Later, if we create a pointer of Base type to point to an object of Derived class and call the print() function, it calls the print() function of the Base class. In other words, the member function of Base is not overridden.

int main() {
    Derived derived1;
    Base* base1 = &derived1;
    // Calls function of Base class
    base1->print();
    return 0;
}

 

In order to avoid this, the print() function of the base class is declared as virtual by using the virtual keyword.

class Base {
   public:
    virtual void print() {
        // code
    }
};

 

Now let us learn about the combined problem of virtual functions and default arguments with the help of below example:

#include<iostream>
using namespace std;
class B {
   public:
      virtual void s( int x = 0 ) {
         cout<<" In Base \n";
      }
};
class D: public B {
   public:
      virtual void s(int a = x) {
         cout << "In Derived, x="<<x;
      }
};
int main() {
   D d; // An object of class D
   B *b= &d ;// A pointer of type B* pointing to d
   b->s(); // prints"D::s() called"
   return 0;
}

 

Output:

In Derived, x = 0


You can also compile this code with the help of Online C++ Compiler


In this output, we observe that s() of the derived class is called, and the default value of base class s() is used.
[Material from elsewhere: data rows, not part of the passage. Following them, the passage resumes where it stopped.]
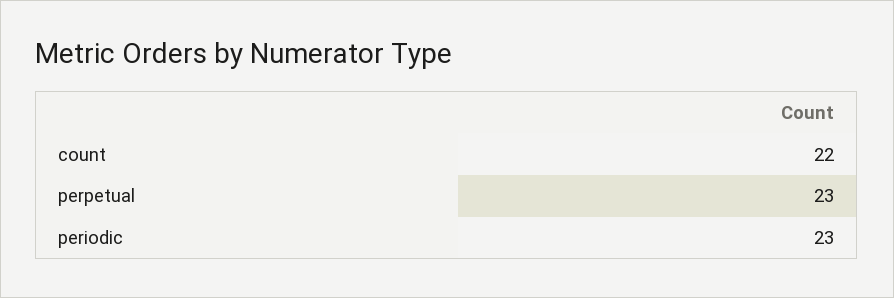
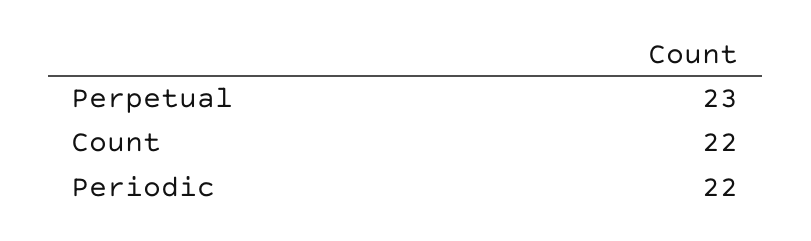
periodic: 23 -> 22

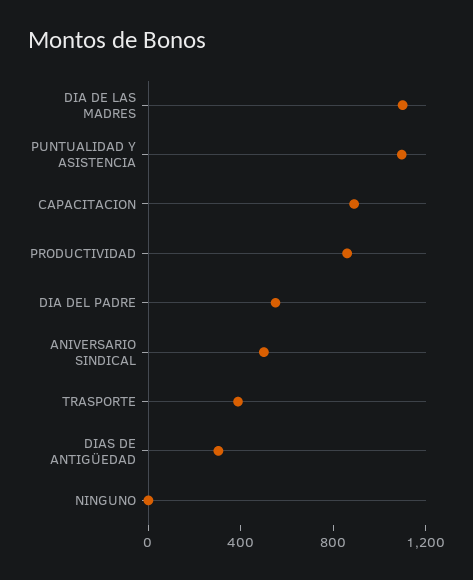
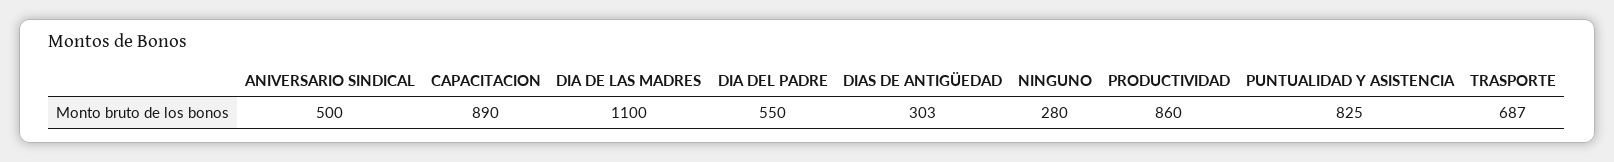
PUNTUALIDAD Y ASISTENCIA: 1100 -> 825
TRASPORTE: 400 -> 687
NINGUNO: 0 -> 280

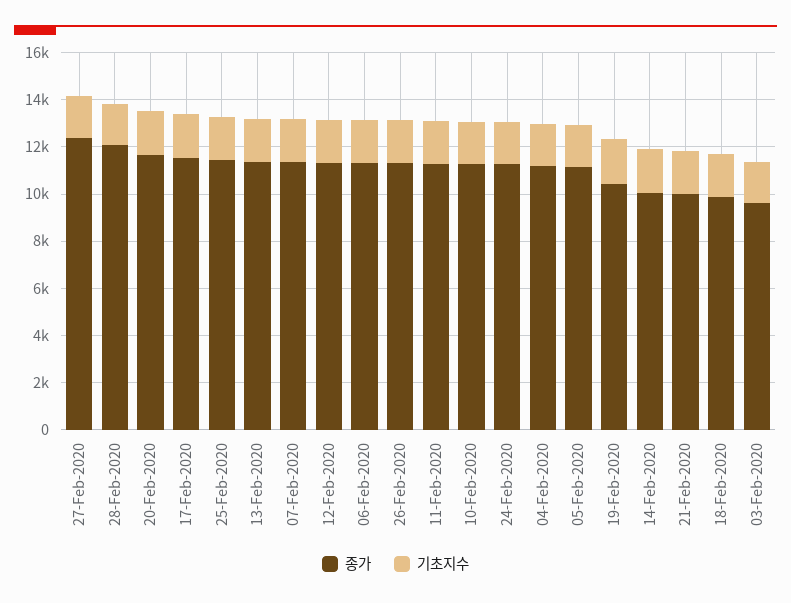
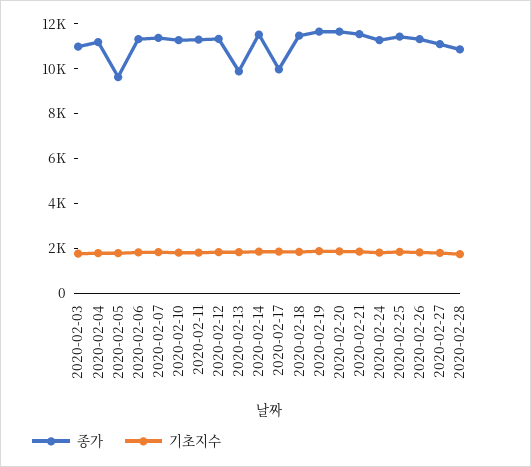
종가, 27-Feb-2020: 12500 -> 11000
종가, 28-Feb-2020: 12000 -> 11000
종가, 17-Feb-2020: 11500 -> 10000
종가, 13-Feb-2020: 11500 -> 10000
종가, 05-Feb-2020: 11000 -> 9500
종가, 19-Feb-2020: 10500 -> 11500
종가, 14-Feb-2020: 10000 -> 11500
종가, 21-Feb-2020: 10000 -> 11500
종가, 18-Feb-2020: 10000 -> 11500
종가, 03-Feb-2020: 9500 -> 11000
Default arguments do not participate in the signature of functions. So signatures of s() in the base class and derived class are considered the same; hence base class’s s() is overridden. The default value is used at the compile time.
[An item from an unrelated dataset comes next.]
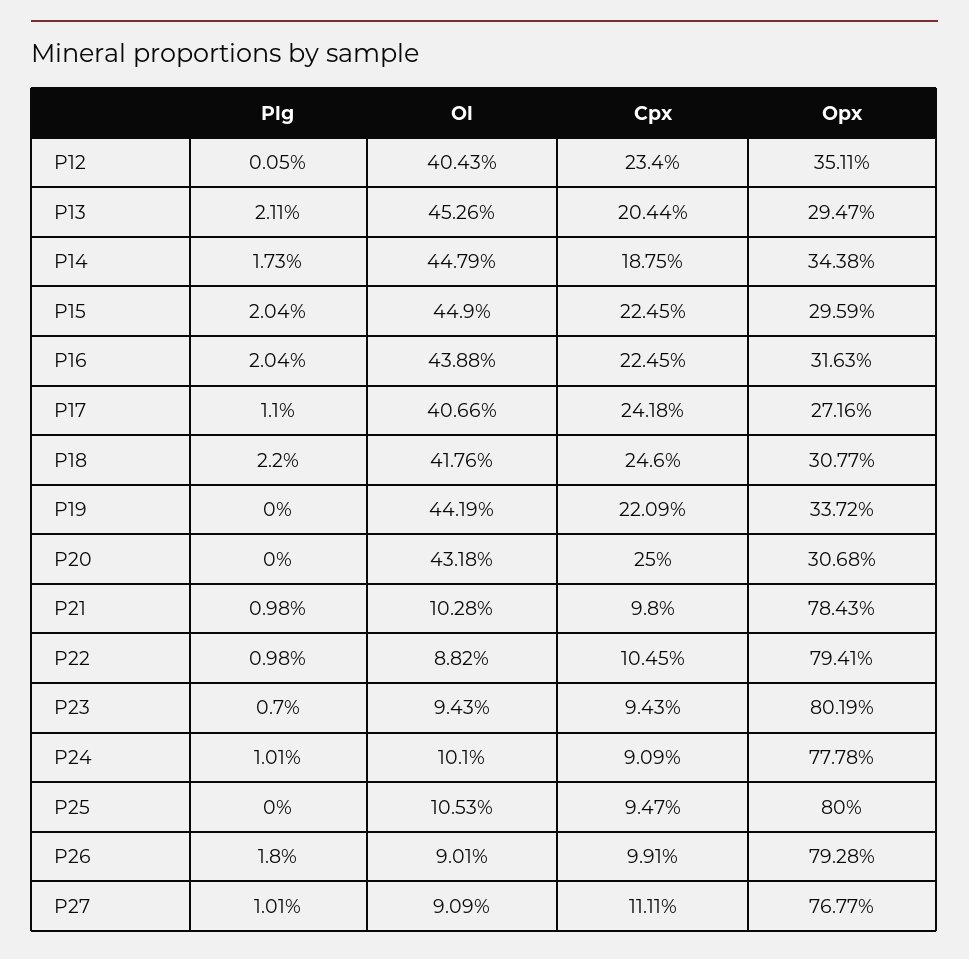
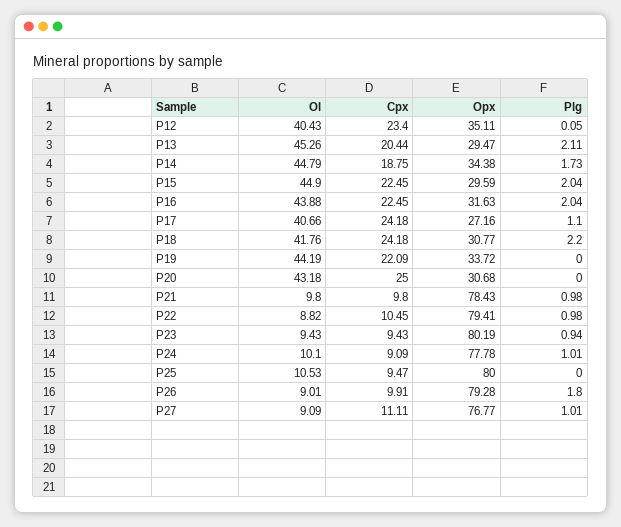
Cpx, P18: 24.6 -> 24.18
Ol, P21: 10.28 -> 9.8
Plg, P23: 0.7 -> 0.94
When the compiler checks that an argument is missing in a function call, it substitutes the default value given. Therefore, in the above program, the value of x is substituted at the compile time, and at the run time, the derived class’s s() is called. The value of a is substituted at compile-time, and at run, time derived class’s s() is called.
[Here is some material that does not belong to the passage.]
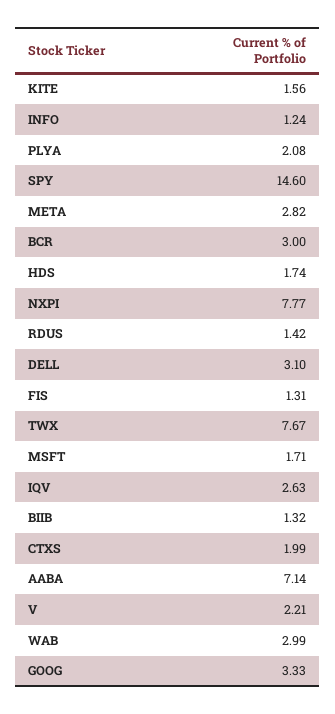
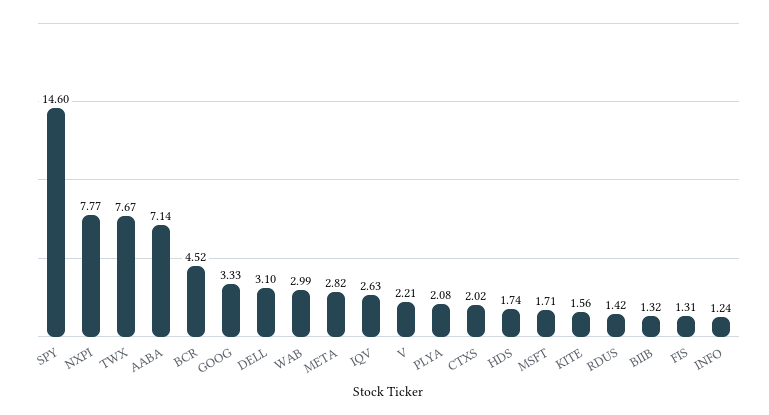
BCR: 3 -> 4.52
CTXS: 1.99 -> 2.02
Hence, in general, it is a best practice to avoid default values in virtual functions to avoid confusion.

Check out this article - Compile Time Polymorphism and Swap Two Numbers Without Using Third Variable

Frequently Asked Questions

What are the two types of arguments in C++?

Actual Arguments and Formal Arguments are the two basic categories of arguments in C++. Formal arguments are variables declared in the function's parameter list that operate as placeholders for data received from actual arguments, whereas Actual Arguments are values or expressions supplied to a function during its call.

What is the first argument in C++ main?

The first parameter in the main function of a C++ program is normally the number of command-line arguments supplied to the program, known as argc in most cases.

What is default vs zero argument constructor?

When no constructors are defined, the compiler provides a default constructor, whereas a zero-argument constructor is specifically defined and has no parameters.

What is default in C++ function?

In programming, a default argument is a value specified in a function declaration. If the calling function doesn't provide a value, the compiler assigns it automatically.

What is a default constructor in C++?

When no constructors are explicitly defined in a class, the compiler in C++ will build a constructor called as Default Constructor. It sets default values for initializing object instances.

Conclusion

In this blog, we have thoroughly discussed default arguments and virtual functions in C++. We learned how default arguments are passed in the code; we also discussed the implementation of virtual functions in the code.  We further learned about the rules of implementing virtual functions in C++.